TASK TO CARRY OUT —
Below are records to print word for word; include none of their pictures.
▼
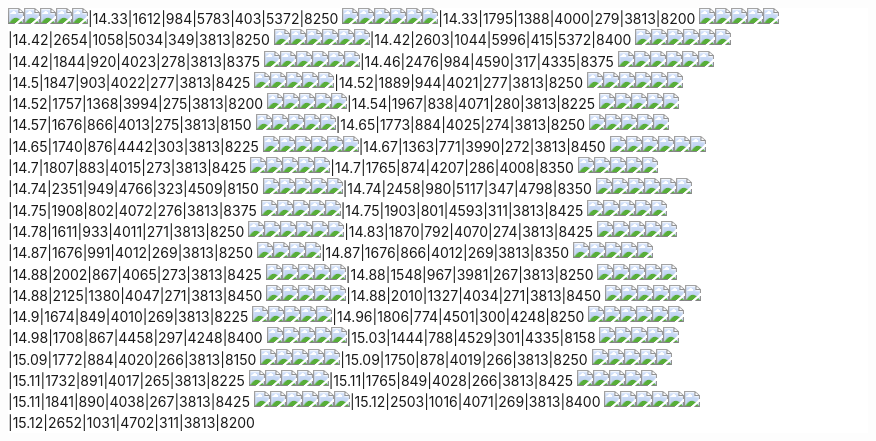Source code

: ![](/item/3124.png)![](/item/6673.png)![](/item/1001.png)![](/item/1055.png)![](/item/1038.png)|14.33|1612|984|5783|403|5372|8250
![](/item/3124.png)![](/item/6695.png)![](/item/1001.png)![](/item/1055.png)![](/item/1038.png)![](/item/1036.png)|14.33|1795|1388|4000|279|3813|8200
![](/item/3036.png)![](/item/3072.png)![](/item/1001.png)![](/item/1055.png)![](/item/1038.png)|14.42|2654|1058|5034|349|3813|8250
![](/item/3036.png)![](/item/6673.png)![](/item/1001.png)![](/item/1055.png)![](/item/1038.png)![](/item/1036.png)|14.42|2603|1044|5996|415|5372|8400
![](/item/3124.png)![](/item/6694.png)![](/item/1001.png)![](/item/1055.png)![](/item/1037.png)![](/item/1036.png)|14.42|1844|920|4023|278|3813|8375
![](/item/3036.png)![](/item/3161.png)![](/item/1001.png)![](/item/1055.png)![](/item/1037.png)![](/item/1036.png)|14.46|2476|984|4590|317|4335|8375
![](/item/3124.png)![](/item/3179.png)![](/item/1001.png)![](/item/1055.png)![](/item/1038.png)![](/item/1037.png)|14.5|1847|903|4022|277|3813|8425
![](/item/3033.png)![](/item/3091.png)![](/item/1001.png)![](/item/1055.png)![](/item/1038.png)|14.52|1889|944|4021|277|3813|8250
![](/item/6695.png)![](/item/3091.png)![](/item/1001.png)![](/item/1055.png)![](/item/1038.png)![](/item/1036.png)|14.52|1757|1368|3994|275|3813|8200
![](/item/6675.png)![](/item/6694.png)![](/item/1001.png)![](/item/1055.png)![](/item/1037.png)|14.54|1967|838|4071|280|3813|8225
![](/item/3508.png)![](/item/3091.png)![](/item/1001.png)![](/item/1055.png)![](/item/1038.png)|14.57|1676|866|4013|275|3813|8150
![](/item/3124.png)![](/item/6696.png)![](/item/1001.png)![](/item/1055.png)![](/item/1038.png)|14.65|1773|884|4025|274|3813|8250
![](/item/3124.png)![](/item/3074.png)![](/item/1001.png)![](/item/1055.png)![](/item/1037.png)|14.65|1740|876|4442|303|3813|8225
![](/item/3085.png)![](/item/3115.png)![](/item/1055.png)![](/item/1038.png)![](/item/1036.png)![](/item/1036.png)|14.67|1363|771|3990|272|3813|8450
![](/item/3179.png)![](/item/3091.png)![](/item/1001.png)![](/item/1055.png)![](/item/1038.png)![](/item/1037.png)|14.7|1807|883|4015|273|3813|8425
![](/item/3091.png)![](/item/6692.png)![](/item/1001.png)![](/item/1055.png)![](/item/1038.png)|14.7|1765|874|4207|286|4008|8350
![](/item/3036.png)![](/item/3071.png)![](/item/1001.png)![](/item/1055.png)![](/item/1038.png)|14.74|2351|949|4766|323|4509|8150
![](/item/3036.png)![](/item/6333.png)![](/item/1001.png)![](/item/1055.png)![](/item/1038.png)|14.74|2458|980|5117|347|4798|8350
![](/item/6675.png)![](/item/6696.png)![](/item/1001.png)![](/item/1055.png)![](/item/1037.png)![](/item/1036.png)|14.75|1908|802|4072|276|3813|8375
![](/item/6675.png)![](/item/3074.png)![](/item/1001.png)![](/item/1055.png)![](/item/1037.png)|14.75|1903|801|4593|311|3813|8425
![](/item/3087.png)![](/item/3091.png)![](/item/1001.png)![](/item/1055.png)![](/item/1038.png)|14.78|1611|933|4011|271|3813|8250
![](/item/3006.png)![](/item/6675.png)![](/item/1055.png)![](/item/1038.png)![](/item/1038.png)![](/item/1037.png)|14.83|1870|792|4070|274|3813|8425
![](/item/3095.png)![](/item/3091.png)![](/item/1001.png)![](/item/1055.png)![](/item/1038.png)|14.87|1676|991|4012|269|3813|8250
![](/item/6671.png)![](/item/3091.png)![](/item/1055.png)![](/item/1038.png)|14.87|1676|866|4012|269|3813|8350
![](/item/3046.png)![](/item/3033.png)![](/item/1055.png)![](/item/1038.png)![](/item/1037.png)|14.88|2002|867|4065|273|3813|8425
![](/item/3124.png)![](/item/3139.png)![](/item/1001.png)![](/item/1055.png)![](/item/1038.png)|14.88|1548|967|3981|267|3813|8250
![](/item/6695.png)![](/item/3033.png)![](/item/1055.png)![](/item/1038.png)![](/item/3006.png)|14.88|2125|1380|4047|271|3813|8450
![](/item/6676.png)![](/item/6695.png)![](/item/1055.png)![](/item/1038.png)![](/item/3006.png)|14.88|2010|1327|4034|271|3813|8450
![](/item/3006.png)![](/item/3091.png)![](/item/1055.png)![](/item/1038.png)![](/item/1038.png)![](/item/1037.png)|14.9|1674|849|4010|269|3813|8225
![](/item/6675.png)![](/item/6609.png)![](/item/1001.png)![](/item/1055.png)![](/item/1038.png)|14.96|1806|774|4501|300|4248|8250
![](/item/3124.png)![](/item/6609.png)![](/item/1001.png)![](/item/1055.png)![](/item/1038.png)![](/item/1036.png)|14.98|1708|867|4458|297|4248|8400
![](/item/3091.png)![](/item/3078.png)![](/item/1001.png)![](/item/1055.png)![](/item/1037.png)|15.03|1444|788|4529|301|4335|8158
![](/item/3124.png)![](/item/3004.png)![](/item/1001.png)![](/item/1055.png)![](/item/1038.png)|15.09|1772|884|4020|266|3813|8150
![](/item/3124.png)![](/item/6693.png)![](/item/1001.png)![](/item/1055.png)![](/item/1038.png)|15.09|1750|878|4019|266|3813|8250
![](/item/3031.png)![](/item/3091.png)![](/item/1001.png)![](/item/1055.png)![](/item/1037.png)|15.11|1732|891|4017|265|3813|8225
![](/item/3085.png)![](/item/6676.png)![](/item/1055.png)![](/item/1038.png)![](/item/1037.png)|15.11|1765|849|4028|266|3813|8425
![](/item/3085.png)![](/item/3033.png)![](/item/1055.png)![](/item/1038.png)![](/item/1037.png)|15.11|1841|890|4038|267|3813|8425
![](/item/3036.png)![](/item/3139.png)![](/item/1001.png)![](/item/1055.png)![](/item/1038.png)![](/item/1036.png)|15.12|2503|1016|4071|269|3813|8400
![](/item/3036.png)![](/item/3156.png)![](/item/1001.png)![](/item/1055.png)![](/item/1038.png)![](/item/1036.png)|15.12|2652|1031|4702|311|3813|8200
▲
ANSWER TO THE PROBLEM —
Source code

: ![](/item/3124.png)![](/item/6673.png)![](/item/1001.png)![](/item/1055.png)![](/item/1038.png)|14.33|1612|984|5783|403|5372|8250
![](/item/3124.png)![](/item/6695.png)![](/item/1001.png)![](/item/1055.png)![](/item/1038.png)![](/item/1036.png)|14.33|1795|1388|4000|279|3813|8200
![](/item/3036.png)![](/item/3072.png)![](/item/1001.png)![](/item/1055.png)![](/item/1038.png)|14.42|2654|1058|5034|349|3813|8250
![](/item/3036.png)![](/item/6673.png)![](/item/1001.png)![](/item/1055.png)![](/item/1038.png)![](/item/1036.png)|14.42|2603|1044|5996|415|5372|8400
![](/item/3124.png)![](/item/6694.png)![](/item/1001.png)![](/item/1055.png)![](/item/1037.png)![](/item/1036.png)|14.42|1844|920|4023|278|3813|8375
![](/item/3036.png)![](/item/3161.png)![](/item/1001.png)![](/item/1055.png)![](/item/1037.png)![](/item/1036.png)|14.46|2476|984|4590|317|4335|8375
![](/item/3124.png)![](/item/3179.png)![](/item/1001.png)![](/item/1055.png)![](/item/1038.png)![](/item/1037.png)|14.5|1847|903|4022|277|3813|8425
![](/item/3033.png)![](/item/3091.png)![](/item/1001.png)![](/item/1055.png)![](/item/1038.png)|14.52|1889|944|4021|277|3813|8250
![](/item/6695.png)![](/item/3091.png)![](/item/1001.png)![](/item/1055.png)![](/item/1038.png)![](/item/1036.png)|14.52|1757|1368|3994|275|3813|8200
![](/item/6675.png)![](/item/6694.png)![](/item/1001.png)![](/item/1055.png)![](/item/1037.png)|14.54|1967|838|4071|280|3813|8225
![](/item/3508.png)![](/item/3091.png)![](/item/1001.png)![](/item/1055.png)![](/item/1038.png)|14.57|1676|866|4013|275|3813|8150
![](/item/3124.png)![](/item/6696.png)![](/item/1001.png)![](/item/1055.png)![](/item/1038.png)|14.65|1773|884|4025|274|3813|8250
![](/item/3124.png)![](/item/3074.png)![](/item/1001.png)![](/item/1055.png)![](/item/1037.png)|14.65|1740|876|4442|303|3813|8225
![](/item/3085.png)![](/item/3115.png)![](/item/1055.png)![](/item/1038.png)![](/item/1036.png)![](/item/1036.png)|14.67|1363|771|3990|272|3813|8450
![](/item/3179.png)![](/item/3091.png)![](/item/1001.png)![](/item/1055.png)![](/item/1038.png)![](/item/1037.png)|14.7|1807|883|4015|273|3813|8425
![](/item/3091.png)![](/item/6692.png)![](/item/1001.png)![](/item/1055.png)![](/item/1038.png)|14.7|1765|874|4207|286|4008|8350
![](/item/3036.png)![](/item/3071.png)![](/item/1001.png)![](/item/1055.png)![](/item/1038.png)|14.74|2351|949|4766|323|4509|8150
![](/item/3036.png)![](/item/6333.png)![](/item/1001.png)![](/item/1055.png)![](/item/1038.png)|14.74|2458|980|5117|347|4798|8350
![](/item/6675.png)![](/item/6696.png)![](/item/1001.png)![](/item/1055.png)![](/item/1037.png)![](/item/1036.png)|14.75|1908|802|4072|276|3813|8375
![](/item/6675.png)![](/item/3074.png)![](/item/1001.png)![](/item/1055.png)![](/item/1037.png)|14.75|1903|801|4593|311|3813|8425
![](/item/3087.png)![](/item/3091.png)![](/item/1001.png)![](/item/1055.png)![](/item/1038.png)|14.78|1611|933|4011|271|3813|8250
![](/item/3006.png)![](/item/6675.png)![](/item/1055.png)![](/item/1038.png)![](/item/1038.png)![](/item/1037.png)|14.83|1870|792|4070|274|3813|8425
![](/item/3095.png)![](/item/3091.png)![](/item/1001.png)![](/item/1055.png)![](/item/1038.png)|14.87|1676|991|4012|269|3813|8250
![](/item/6671.png)![](/item/3091.png)![](/item/1055.png)![](/item/1038.png)|14.87|1676|866|4012|269|3813|8350
![](/item/3046.png)![](/item/3033.png)![](/item/1055.png)![](/item/1038.png)![](/item/1037.png)|14.88|2002|867|4065|273|3813|8425
![](/item/3124.png)![](/item/3139.png)![](/item/1001.png)![](/item/1055.png)![](/item/1038.png)|14.88|1548|967|3981|267|3813|8250
![](/item/6695.png)![](/item/3033.png)![](/item/1055.png)![](/item/1038.png)![](/item/3006.png)|14.88|2125|1380|4047|271|3813|8450
![](/item/6676.png)![](/item/6695.png)![](/item/1055.png)![](/item/1038.png)![](/item/3006.png)|14.88|2010|1327|4034|271|3813|8450
![](/item/3006.png)![](/item/3091.png)![](/item/1055.png)![](/item/1038.png)![](/item/1038.png)![](/item/1037.png)|14.9|1674|849|4010|269|3813|8225
![](/item/6675.png)![](/item/6609.png)![](/item/1001.png)![](/item/1055.png)![](/item/1038.png)|14.96|1806|774|4501|300|4248|8250
![](/item/3124.png)![](/item/6609.png)![](/item/1001.png)![](/item/1055.png)![](/item/1038.png)![](/item/1036.png)|14.98|1708|867|4458|297|4248|8400
![](/item/3091.png)![](/item/3078.png)![](/item/1001.png)![](/item/1055.png)![](/item/1037.png)|15.03|1444|788|4529|301|4335|8158
![](/item/3124.png)![](/item/3004.png)![](/item/1001.png)![](/item/1055.png)![](/item/1038.png)|15.09|1772|884|4020|266|3813|8150
![](/item/3124.png)![](/item/6693.png)![](/item/1001.png)![](/item/1055.png)![](/item/1038.png)|15.09|1750|878|4019|266|3813|8250
![](/item/3031.png)![](/item/3091.png)![](/item/1001.png)![](/item/1055.png)![](/item/1037.png)|15.11|1732|891|4017|265|3813|8225
![](/item/3085.png)![](/item/6676.png)![](/item/1055.png)![](/item/1038.png)![](/item/1037.png)|15.11|1765|849|4028|266|3813|8425
![](/item/3085.png)![](/item/3033.png)![](/item/1055.png)![](/item/1038.png)![](/item/1037.png)|15.11|1841|890|4038|267|3813|8425
![](/item/3036.png)![](/item/3139.png)![](/item/1001.png)![](/item/1055.png)![](/item/1038.png)![](/item/1036.png)|15.12|2503|1016|4071|269|3813|8400
![](/item/3036.png)![](/item/3156.png)![](/item/1001.png)![](/item/1055.png)![](/item/1038.png)![](/item/1036.png)|15.12|2652|1031|4702|311|3813|8200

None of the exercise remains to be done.